San Diego-based Otonomy Inc. and Applied Genetic Technologies Corp., of Gainesville, Fla., have sealed a pact meant to co-develop and co-commercialize an AAV-based gene therapy, still at the preclinical stage, in order to restore hearing in individuals with sensorineural hearing loss caused by a mutation in the GJB-2 gene. Sensorion SA, of Montpellier, France, is busy with would-be therapies for inner ear disorders, and has formed a collaboration with Institut Pasteur in gene therapy programs targeting hearing loss. The company’s early gene therapy programs target Usher syndrome type I and OTOF deficiency.
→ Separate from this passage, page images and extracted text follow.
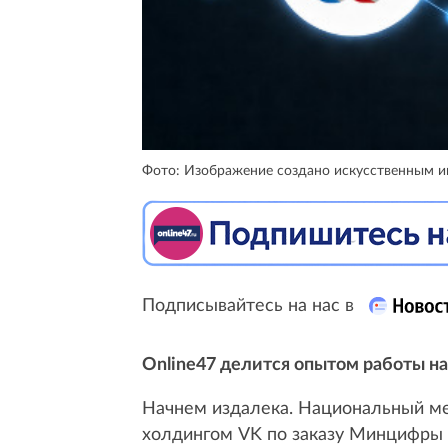
Фото: Изображение создано искусственным 
Подписывайтесь на нас в
Online47 делится опытом работы на
Начнем издалека. Национальный м
холдингом VK по заказу Минцифры 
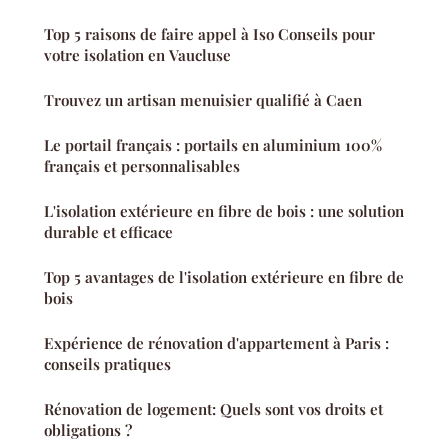
Top 5 raisons de faire appel à Iso Conseils pour
votre isolation en Vaucluse
Trouvez un artisan menuisier qualifié à Caen
Le portail français : portails en aluminium 100%
français et personnalisables
L'isolation extérieure en fibre de bois : une solution
durable et efficace
Top 5 avantages de l'isolation extérieure en fibre de
bois
Expérience de rénovation d'appartement à Paris :
conseils pratiques
Rénovation de logement: Quels sont vos droits et
obligations ?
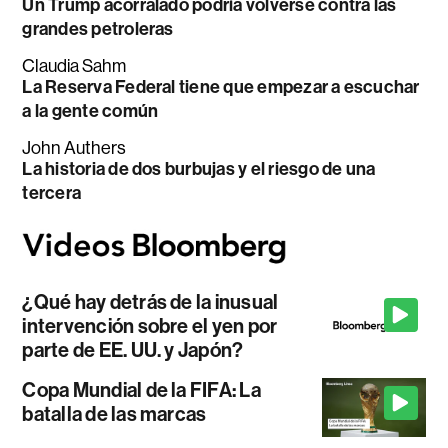
Un Trump acorralado podría volverse contra las
grandes petroleras
Claudia Sahm
La Reserva Federal tiene que empezar a escuchar
a la gente común
John Authers
La historia de dos burbujas y el riesgo de una
tercera
¿Qué hay detrás de la inusual
intervención sobre el yen por
parte de EE. UU. y Japón?
Copa Mundial de la FIFA: La
batalla de las marcas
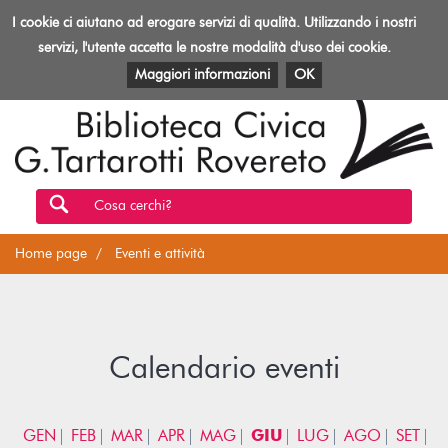
Biblioteca
I cookie ci aiutano ad erogare servizi di qualità. Utilizzando i nostri
Toggl
Rovereto
navig
servizi, l'utente accetta le nostre modalità d'uso dei cookie.
EVENTI E ATTIVITÀ
PATRIMONIO E RISORSE
Maggiori informazioni
OK
Cosa cerchi?
Home page
Eventi e attività
Calendario eventi
GEN
FEB
MAR
APR
MAG
GIU
LUG
AGO
SET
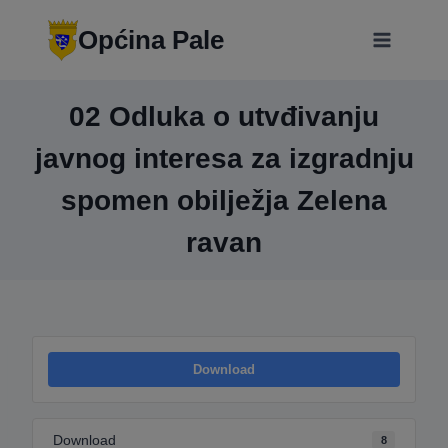
Skip
modal-check
to
Općina Pale
content
02 Odluka o utvđivanju
javnog interesa za izgradnju
spomen obilježja Zelena
ravan
Download
Download
8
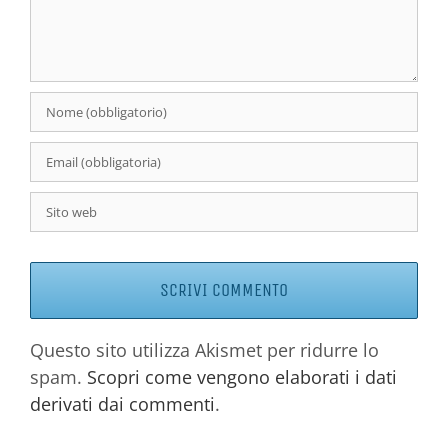
Questo sito utilizza Akismet per ridurre lo
spam.
Scopri come vengono elaborati i dati
derivati dai commenti
.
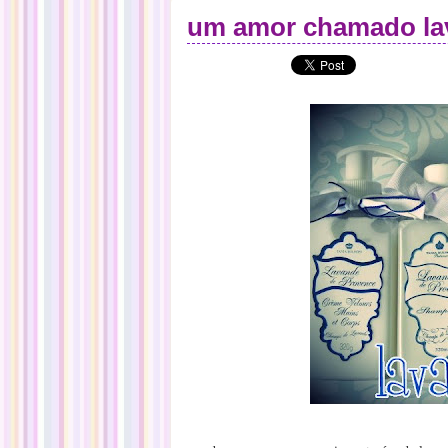
um amor chamado la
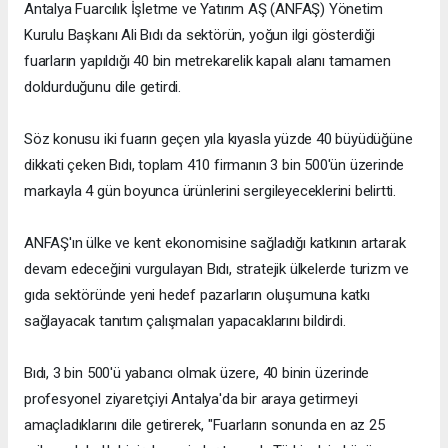
Antalya Fuarcılık İşletme ve Yatırım AŞ (ANFAŞ) Yönetim
Kurulu Başkanı Ali Bıdı da sektörün, yoğun ilgi gösterdiği
fuarların yapıldığı 40 bin metrekarelik kapalı alanı tamamen
doldurduğunu dile getirdi.
Söz konusu iki fuarın geçen yıla kıyasla yüzde 40 büyüdüğüne
dikkati çeken Bıdı, toplam 410 firmanın 3 bin 500'ün üzerinde
markayla 4 gün boyunca ürünlerini sergileyeceklerini belirtti.
ANFAŞ'ın ülke ve kent ekonomisine sağladığı katkının artarak
devam edeceğini vurgulayan Bıdı, stratejik ülkelerde turizm ve
gıda sektöründe yeni hedef pazarların oluşumuna katkı
sağlayacak tanıtım çalışmaları yapacaklarını bildirdi.
Bıdı, 3 bin 500'ü yabancı olmak üzere, 40 binin üzerinde
profesyonel ziyaretçiyi Antalya'da bir araya getirmeyi
amaçladıklarını dile getirerek, "Fuarların sonunda en az 25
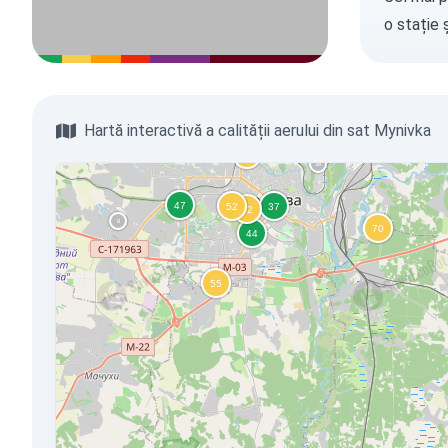
o stație
ș
Hartă interactivă a calității aerului din sat Mynivka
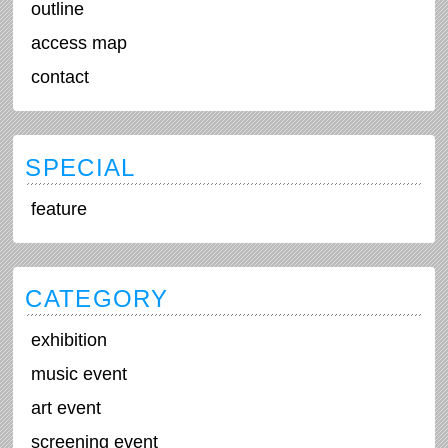
outline
access map
contact
SPECIAL
feature
CATEGORY
exhibition
music event
art event
screening event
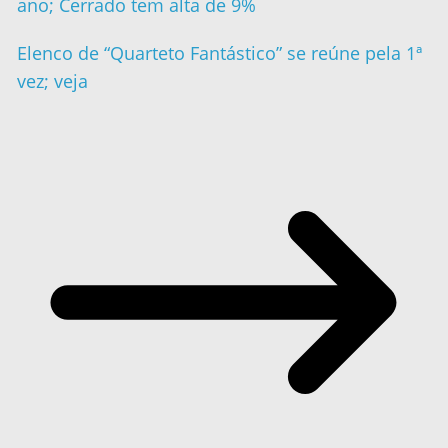
ano; Cerrado tem alta de 9%
Elenco de “Quarteto Fantástico” se reúne pela 1ª
vez; veja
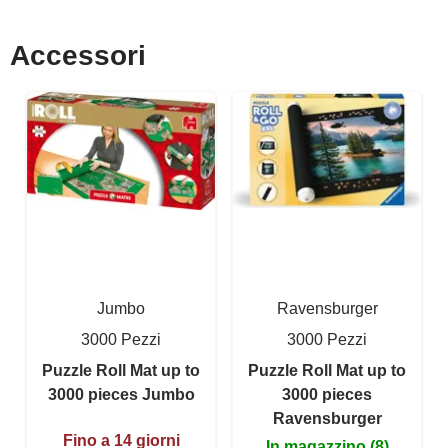
Accessori
Jumbo
Ravensburger
3000 Pezzi
3000 Pezzi
Puzzle Roll Mat up to
Puzzle Roll Mat up to
3000 pieces Jumbo
3000 pieces
Ravensburger
Fino a 14 giorni
In magazzino (8)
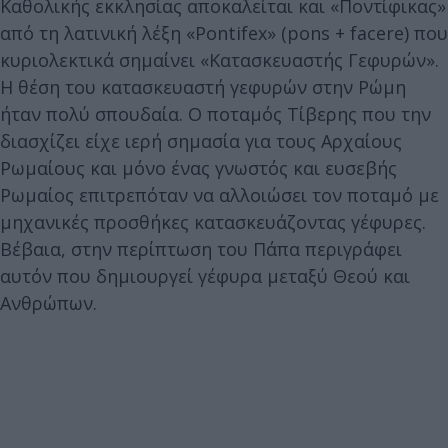
Καθολικής εκκλησίας αποκαλείται και «Ποντίφικας»
από τη λατινική λέξη «Pontifex» (pons + facere) που
κυριολεκτικά σημαίνει «Κατασκευαστής Γεφυρών».
Η θέση του κατασκευαστή γεφυρών στην Ρώμη
ήταν πολύ σπουδαία. Ο ποταμός Τίβερης που την
διασχίζει είχε ιερή σημασία για τους Αρχαίους
Ρωμαίους και μόνο ένας γνωστός και ευσεβής
Ρωμαίος επιτρεπόταν να αλλοιώσει τον ποταμό με
μηχανικές προσθήκες κατασκευάζοντας γέφυρες.
Βέβαια, στην περίπτωση του Πάπα περιγράφει
αυτόν που δημιουργεί γέφυρα μεταξύ Θεού και
Ανθρώπων.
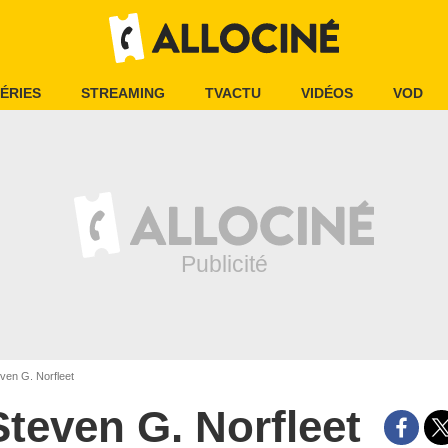
ÉRIES
STREAMING
TVACTU
VIDÉOS
VOD
ven G. Norfleet
Steven G. Norfleet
Fusion boosts offering, too
Working on next-generation radiopharmaceuticals, Fusion in its IPO granted underwriters the same option as Akouos, with the same closing date. Fusion, too, went above its predicted $14 to $16 range, and hiked the number of shares sold from 8.4 million. Morgan Stanley, Jefferies, and Cowen are acting as joint book-running managers for the offering, with Wedbush Pacgrow serving as lead manager.
Fusion has developed the Targeted Alpha Therapies, or TAT, platform as well as Fast-Clear linker technology so that researchers could connect alpha particle-emitting isotopes to antibodies and other targeting molecules in order to selectively deliver the alpha particle payloads to tumors. Lead candidate FPI-1434 uses Fast-Clear to hook a humanized monoclonal antibody that targets the insulin-like growth factor 1 receptor (IGF-1R) to the alpha-emitting isotope actinium-225. IGF-1R is a “well-established tumor target that is found on numerous types of cancer cells, but historical attempts to suppress tumors by inhibiting the IGF-1R signaling pathway have been unsuccessful in the clinic,” the company noted in its S-1 filing. A phase I trial of FPI-1434 as a monotherapy in patients with solid tumors expressing IGF-1R is underway, with first data from the dose-escalation portion due about three to six months after Fusion fully resumes clinical activities hobbled by COVID-19. Also undergoing study is the combination potential of FPI-1434 with checkpoint inhibitors, as well DNA damage response inhibitors such as those in the poly ADP-ribose polymerase class. An earlier-stage candidate, FPI-1966, eventually will be the subject of an IND for the treatment of head and neck and bladder cancers expressing fibroblast growth factor receptor 3. That will happen about six to 12 months after the company gets up to speed again preclinically, Fusion said. Incubated in the Centre for Probe Development and Commercialization at McMaster University and launched in February 2017, the company had $67.4 million in cash as of March 31 and in June banked $62.5 million of gross proceeds in connection with an additional closing of its class B preferred share financing. Shares (NASDAQ:FUSN) closed flat at $17.